→ Excerpt
Content starts

Solomon Reed is afflicted with a panic disorder that has made him agoraphobic for the past three years following an embarrassing incident at school. He's also gay, though he's mostly indifferent to his identity, since he's not likely to meet anyone.
Former schoolmate Lisa Praytor wants to try to minister to him in service of writing an impressive college application essay; she wants to leave her town and her uncaring mother and attend the second best psychology program in the country.
Of course she and Solomon quickly become real friends along with Lisa's boyfriend, Clark.
John Corey Whaley's Highly Illogical Behavior is about friendship and acceptance helping people to get through hard times. It offers a look at anxiety and agoraphobia and a no-drama coming out process. This book was uncommon in how legitimately funny it was. Whaley writes snappy dialogue and realistic characters.
Two Summers by Aimee Friedman is a Sliding Doors-esque confection that is indeed perfect for summertime reading. The stakes are just high enough for you to want to keep reading, but this is not a nail biter.
Two Summers is about one teen girl named Summer--naturally--and the two parallel journeys she takes. What if you chose not to take an important phone call and get on the plane and your life took a different path? For me, it was a little hard to empathize with Summer's discomfort in France for the simple reason that she gets to spend an all expenses paid trip to Provence for the summer! It's a fairy tale situation of a teenager's dreams, as she is allowed complete freedom and along the way meets a cute and flirtatious French boy.

Content ends

(Stored data entries)
Content starts

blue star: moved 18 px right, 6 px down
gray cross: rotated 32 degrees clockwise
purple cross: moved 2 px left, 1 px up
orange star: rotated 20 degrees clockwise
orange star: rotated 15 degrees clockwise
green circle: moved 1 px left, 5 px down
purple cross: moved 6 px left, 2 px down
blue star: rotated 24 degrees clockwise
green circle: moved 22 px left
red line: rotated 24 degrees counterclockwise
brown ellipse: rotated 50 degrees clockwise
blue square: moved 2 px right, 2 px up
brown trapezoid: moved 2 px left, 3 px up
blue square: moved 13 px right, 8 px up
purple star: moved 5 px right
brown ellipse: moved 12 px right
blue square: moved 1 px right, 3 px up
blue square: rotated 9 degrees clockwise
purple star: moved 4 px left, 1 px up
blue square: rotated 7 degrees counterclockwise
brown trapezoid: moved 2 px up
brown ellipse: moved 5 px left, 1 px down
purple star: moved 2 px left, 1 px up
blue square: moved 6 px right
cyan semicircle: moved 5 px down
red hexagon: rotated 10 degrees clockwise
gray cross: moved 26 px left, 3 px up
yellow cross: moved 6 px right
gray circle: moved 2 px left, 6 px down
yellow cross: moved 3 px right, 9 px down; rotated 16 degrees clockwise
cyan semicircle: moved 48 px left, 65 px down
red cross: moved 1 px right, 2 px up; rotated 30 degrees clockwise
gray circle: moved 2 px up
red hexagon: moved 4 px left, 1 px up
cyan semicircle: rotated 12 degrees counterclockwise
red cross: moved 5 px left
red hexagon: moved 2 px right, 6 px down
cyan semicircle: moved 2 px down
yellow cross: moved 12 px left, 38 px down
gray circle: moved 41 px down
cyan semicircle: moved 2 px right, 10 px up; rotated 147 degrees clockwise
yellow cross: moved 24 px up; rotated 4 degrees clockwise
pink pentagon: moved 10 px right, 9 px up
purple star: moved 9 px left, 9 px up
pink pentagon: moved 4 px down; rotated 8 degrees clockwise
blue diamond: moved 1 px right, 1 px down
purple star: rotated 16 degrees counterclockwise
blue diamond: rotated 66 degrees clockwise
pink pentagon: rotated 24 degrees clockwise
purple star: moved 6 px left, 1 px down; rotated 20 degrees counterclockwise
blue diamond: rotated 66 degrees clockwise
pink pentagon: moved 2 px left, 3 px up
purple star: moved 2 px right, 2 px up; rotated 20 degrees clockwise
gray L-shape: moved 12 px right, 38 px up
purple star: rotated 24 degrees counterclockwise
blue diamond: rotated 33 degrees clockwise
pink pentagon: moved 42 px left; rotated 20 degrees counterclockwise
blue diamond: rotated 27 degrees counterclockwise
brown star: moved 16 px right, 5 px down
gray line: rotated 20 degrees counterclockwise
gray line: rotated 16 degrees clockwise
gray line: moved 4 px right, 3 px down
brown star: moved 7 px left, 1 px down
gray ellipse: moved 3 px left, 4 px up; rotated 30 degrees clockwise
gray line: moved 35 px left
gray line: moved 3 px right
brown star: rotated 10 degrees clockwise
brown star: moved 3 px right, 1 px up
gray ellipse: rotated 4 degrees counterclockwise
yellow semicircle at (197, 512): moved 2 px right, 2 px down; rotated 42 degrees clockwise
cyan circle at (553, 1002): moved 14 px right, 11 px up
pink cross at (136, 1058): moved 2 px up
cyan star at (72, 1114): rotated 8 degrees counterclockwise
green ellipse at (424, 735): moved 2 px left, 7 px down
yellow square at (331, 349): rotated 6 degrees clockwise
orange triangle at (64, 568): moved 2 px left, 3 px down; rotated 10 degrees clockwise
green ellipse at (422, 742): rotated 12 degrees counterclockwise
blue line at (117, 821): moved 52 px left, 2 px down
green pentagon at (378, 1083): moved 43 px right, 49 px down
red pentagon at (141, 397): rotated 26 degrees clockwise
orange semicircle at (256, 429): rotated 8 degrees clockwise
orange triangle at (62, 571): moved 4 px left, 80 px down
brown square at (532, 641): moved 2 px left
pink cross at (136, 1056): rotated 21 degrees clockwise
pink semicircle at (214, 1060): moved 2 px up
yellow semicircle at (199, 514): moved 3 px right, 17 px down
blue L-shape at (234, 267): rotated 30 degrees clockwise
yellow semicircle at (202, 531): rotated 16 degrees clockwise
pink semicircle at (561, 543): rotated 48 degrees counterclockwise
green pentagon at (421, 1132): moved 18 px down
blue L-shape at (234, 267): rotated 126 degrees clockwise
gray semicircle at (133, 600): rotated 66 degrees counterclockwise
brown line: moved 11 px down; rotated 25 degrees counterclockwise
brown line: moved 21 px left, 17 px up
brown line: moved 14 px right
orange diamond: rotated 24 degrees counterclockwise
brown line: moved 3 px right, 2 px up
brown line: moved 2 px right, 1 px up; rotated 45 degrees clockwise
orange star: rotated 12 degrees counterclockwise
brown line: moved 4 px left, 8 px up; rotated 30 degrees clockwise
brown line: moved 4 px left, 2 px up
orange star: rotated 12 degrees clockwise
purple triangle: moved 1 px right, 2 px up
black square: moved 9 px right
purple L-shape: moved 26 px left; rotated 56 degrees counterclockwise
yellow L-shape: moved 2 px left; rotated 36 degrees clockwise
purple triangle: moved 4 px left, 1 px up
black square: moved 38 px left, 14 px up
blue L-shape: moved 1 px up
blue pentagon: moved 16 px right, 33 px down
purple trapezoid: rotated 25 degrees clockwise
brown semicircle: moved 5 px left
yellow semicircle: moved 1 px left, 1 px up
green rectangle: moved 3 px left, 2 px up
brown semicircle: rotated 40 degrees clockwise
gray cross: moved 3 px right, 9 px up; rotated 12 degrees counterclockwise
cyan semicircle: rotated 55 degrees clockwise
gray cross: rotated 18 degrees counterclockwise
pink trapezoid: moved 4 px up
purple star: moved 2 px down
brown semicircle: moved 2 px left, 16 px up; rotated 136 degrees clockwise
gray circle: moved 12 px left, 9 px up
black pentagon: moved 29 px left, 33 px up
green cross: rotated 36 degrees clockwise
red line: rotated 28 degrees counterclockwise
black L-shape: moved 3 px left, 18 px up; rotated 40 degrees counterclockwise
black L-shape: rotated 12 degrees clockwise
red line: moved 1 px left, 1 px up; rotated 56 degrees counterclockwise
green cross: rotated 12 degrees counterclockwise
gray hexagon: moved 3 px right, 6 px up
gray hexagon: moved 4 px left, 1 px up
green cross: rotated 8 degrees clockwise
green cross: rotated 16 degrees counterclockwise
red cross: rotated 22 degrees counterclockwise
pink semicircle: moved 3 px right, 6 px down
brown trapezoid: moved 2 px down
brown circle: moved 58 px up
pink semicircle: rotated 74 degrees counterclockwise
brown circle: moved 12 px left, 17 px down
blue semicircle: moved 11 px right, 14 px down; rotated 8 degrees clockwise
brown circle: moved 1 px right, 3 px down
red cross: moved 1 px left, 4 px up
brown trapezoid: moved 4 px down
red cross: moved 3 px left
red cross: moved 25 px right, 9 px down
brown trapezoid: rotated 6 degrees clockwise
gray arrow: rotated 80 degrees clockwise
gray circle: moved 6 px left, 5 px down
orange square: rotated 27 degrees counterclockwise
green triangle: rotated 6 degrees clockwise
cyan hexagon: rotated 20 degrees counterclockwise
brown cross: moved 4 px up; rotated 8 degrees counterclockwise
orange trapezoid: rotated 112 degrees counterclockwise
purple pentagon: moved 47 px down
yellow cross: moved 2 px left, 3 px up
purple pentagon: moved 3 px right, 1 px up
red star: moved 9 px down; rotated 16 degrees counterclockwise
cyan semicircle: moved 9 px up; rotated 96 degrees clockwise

Content ends

→ Exercise set
• 1. List every fictional character the book reviews name.
• 2. Transcribe the book reviews word for word, starting at "Former schoolmate Lisa" and going up to and including "and realistic characters.".

→ Answers to each task
• 1. Solomon Reed, Lisa Praytor, Clark, Summer

• 2.
Former schoolmate Lisa Praytor wants to try to minister to him in service of writing an impressive college application essay; she wants to leave her town and her uncaring mother and attend the second best psychology program in the country.
Of course she and Solomon quickly become real friends along with Lisa's boyfriend, Clark.
John Corey Whaley's Highly Illogical Behavior is about friendship and acceptance helping people to get through hard times. It offers a look at anxiety and agoraphobia and a no-drama coming out process. This book was uncommon in how legitimately funny it was. Whaley writes snappy dialogue and realistic characters.